• Working data:
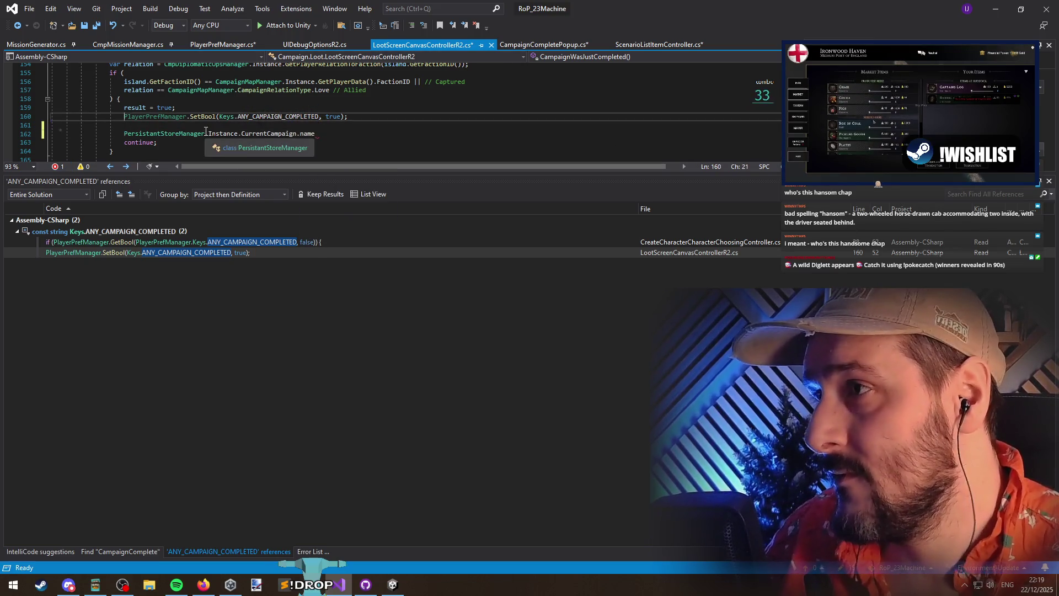
key("Tab")
key("Left")
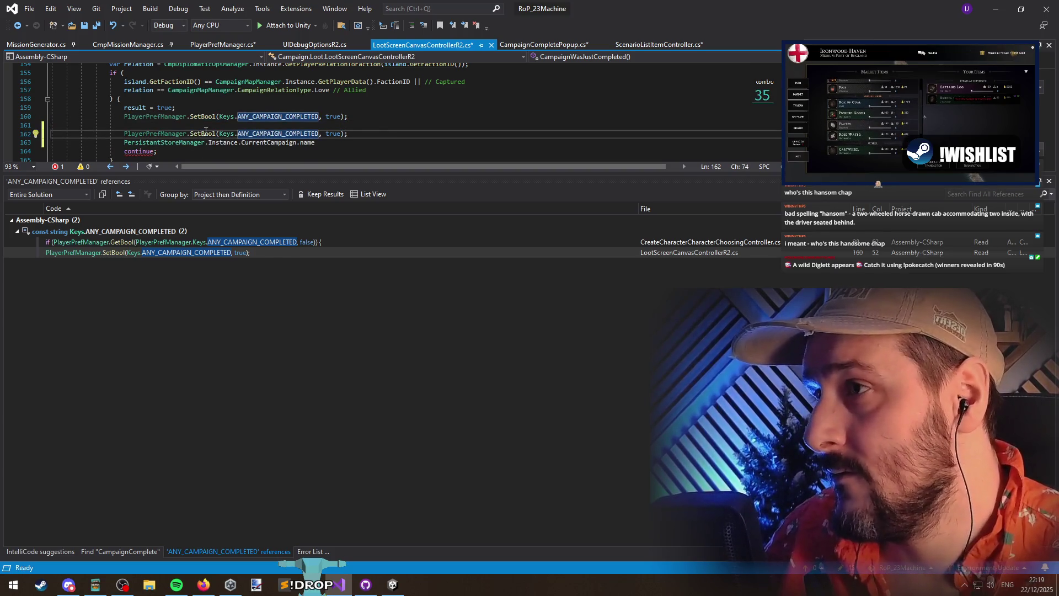
mouse_move(207, 137)
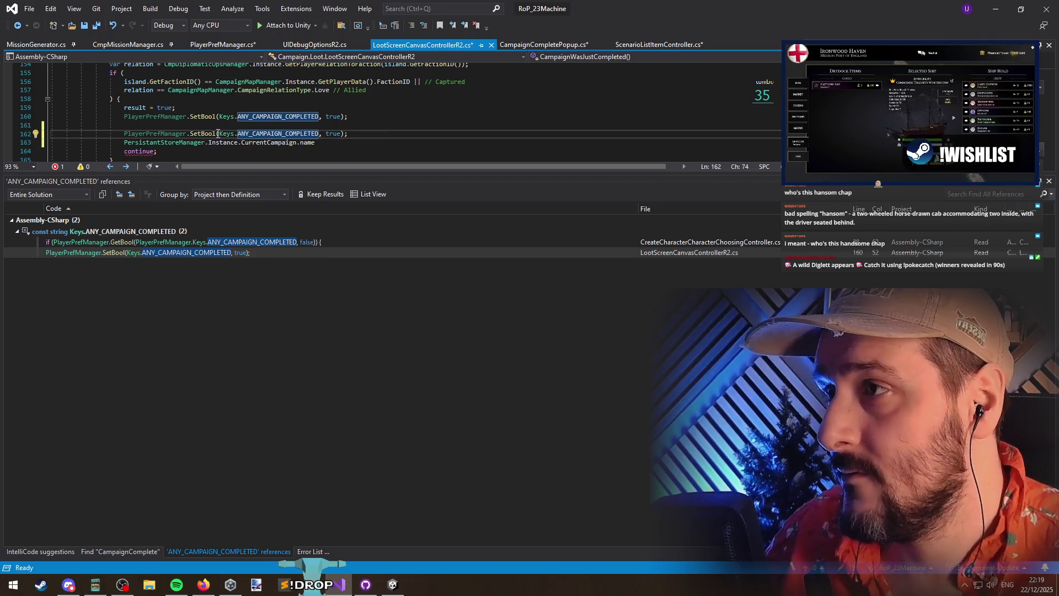
left_click(254, 132)
key("F12")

• Exercise: Each record must be returned exactly as it stands, and the images omitted.

• Response for this exercise:
key("Tab")
key("Left")
mouse_move(207, 137)
left_click(254, 132)
key("F12")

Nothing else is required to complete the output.